The European Commission passed a new law Thursday after four years of discussion. While the law gives European citizens more control over what happens to their data, it also means headaches for publishers and advertisers, who are increasingly relying on data for ad targeting.

Under the General Data Protection Regulation (GDPR), all companies will be required to gain consent from individuals before collecting their data. Users will be notified that the company wants to use their data and what they want to use it for. They will be told that they have the right to refuse parting with their personal information.

The new laws will go into effect in 2018, and companies that fail to comply will face eye-watering fines of €20 million ($28.4 million) or up to 4 percent of global revenues.

The Association of Online Publisher (AOP) led a forum, chaired by Nick Stringer, former head of public policy at the IAB U.K. on what the new data rules means for publishers.

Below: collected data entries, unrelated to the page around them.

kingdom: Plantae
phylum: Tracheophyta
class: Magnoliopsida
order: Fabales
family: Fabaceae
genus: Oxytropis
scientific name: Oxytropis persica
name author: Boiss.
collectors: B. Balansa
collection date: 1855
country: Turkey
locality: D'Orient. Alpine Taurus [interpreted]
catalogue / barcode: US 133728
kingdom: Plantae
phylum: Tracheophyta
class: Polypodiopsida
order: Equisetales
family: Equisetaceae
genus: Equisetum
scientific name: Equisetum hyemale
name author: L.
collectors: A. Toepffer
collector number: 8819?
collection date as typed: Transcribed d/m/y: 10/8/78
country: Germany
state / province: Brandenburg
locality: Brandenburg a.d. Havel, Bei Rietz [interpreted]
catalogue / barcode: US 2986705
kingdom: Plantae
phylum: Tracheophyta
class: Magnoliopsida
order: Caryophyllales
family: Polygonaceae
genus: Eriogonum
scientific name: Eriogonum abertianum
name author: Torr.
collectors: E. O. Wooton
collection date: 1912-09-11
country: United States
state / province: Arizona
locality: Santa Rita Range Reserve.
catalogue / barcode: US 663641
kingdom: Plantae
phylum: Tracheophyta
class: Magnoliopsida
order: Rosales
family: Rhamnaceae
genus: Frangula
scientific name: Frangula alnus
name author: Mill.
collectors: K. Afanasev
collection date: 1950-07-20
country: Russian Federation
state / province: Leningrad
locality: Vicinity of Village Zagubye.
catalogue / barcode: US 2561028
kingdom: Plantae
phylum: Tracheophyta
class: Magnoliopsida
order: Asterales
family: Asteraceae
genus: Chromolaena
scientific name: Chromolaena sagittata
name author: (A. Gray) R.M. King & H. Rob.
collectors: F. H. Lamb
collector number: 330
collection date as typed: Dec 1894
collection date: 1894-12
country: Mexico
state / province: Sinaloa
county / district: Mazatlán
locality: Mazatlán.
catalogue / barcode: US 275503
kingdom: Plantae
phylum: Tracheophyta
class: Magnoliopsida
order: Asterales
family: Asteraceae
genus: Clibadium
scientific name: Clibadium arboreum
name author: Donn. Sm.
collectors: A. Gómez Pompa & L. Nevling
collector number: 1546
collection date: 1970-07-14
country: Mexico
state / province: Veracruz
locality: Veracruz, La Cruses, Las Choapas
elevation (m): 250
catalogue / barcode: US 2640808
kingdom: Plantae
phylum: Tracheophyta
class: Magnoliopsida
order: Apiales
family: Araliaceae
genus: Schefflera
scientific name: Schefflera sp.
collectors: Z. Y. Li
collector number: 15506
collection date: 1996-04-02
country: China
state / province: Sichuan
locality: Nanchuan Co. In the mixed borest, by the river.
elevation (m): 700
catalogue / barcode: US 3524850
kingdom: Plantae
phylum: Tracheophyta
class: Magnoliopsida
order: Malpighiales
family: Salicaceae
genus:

Hearst, Time Inc., The BBC, Dennis, Telegraph, ESI Media, The Guardian and Condé Nast were all on hand. Many in the room in London’s Courthouse Hotel were just taking the first steps toward understanding the minutiae of the law.

Simon Morrissey, partner at law firm Lewis Silkin, provided some comfort to the publishers who were in attendance. “If you’re complying with current guidance, you’re in a pretty good place,” he said. Morrissey and others urged publishers to understand what data they already have and keep up to speed with national data protection body, in the U.K. the Information Commissioner’s Office (ICO).

Here are some other key takeaways for publishers:

Publishers could block content from people who don’t give up their data
Geoff Richards, head of data analytics and insight at Condé Nast, asked the experts whether there’s limitation on what leverage a publisher could give should users refuse to part with data. “Can I say, ‘Sorry you can’t view my website if you don’t agree’?”

While Morrissey said that consent must be freely given, not coerced, this wasn’t a breach of the rules. “But I would say that it wouldn’t make business sense.” Instead he suggested offering a tiered approach, a light service for less valuable data, so as to be “pro-actively encouraging the data exchange.”

“This will be an area of dispute — the freedom of choice versus getting things your want,” added Iain Bourne, group manager at the ICO.

Companies need historic consent
Not only will publishers need to get permission from readers starting in 2018, but companies will need to get renewed permission from people they already have profiles on.

“Don’t fear it,” said Morrissey. “Re-permissioning is a good thing; it’s how you do it. The best execution I’ve seen is by Lords MCC [Marylebone Cricket Club]. It’s very granular, and goes down to a lot of detail.” Privacy notices must be concise, transparent, intelligible, easily accessible and in plain language, he said.

This has international jurisdiction
It may be a European law but it has global impact, said Bourne. “It’s who you are processing data on, not where you are situated,” he added.

“If companies are funnelling any activity into Europe aimed at monitoring European residents, they are caught by these regulations,” said Morrissey, explaining that Google, Facebook and other corporations won’t be immune. However, if the U.K. leaves the European Union, then the law will still apply to British publishers. They’ll only have little to no influence on how the laws are interpreted or enforced.

Expect more publisher co-ops
Dominic Perkins, commercial development director at Time Inc., asked if it makes more sense for publishers to create data co-ops, creating a single identifier in order to be more transparent, and sharing that among them.

Probably, answered Yves Schwarzbart, acting head of policy and regulatory affairs at the IAB U.K. “Simplifying the data processes is in everyone’s interests,” he said. “It needs to start with someone.”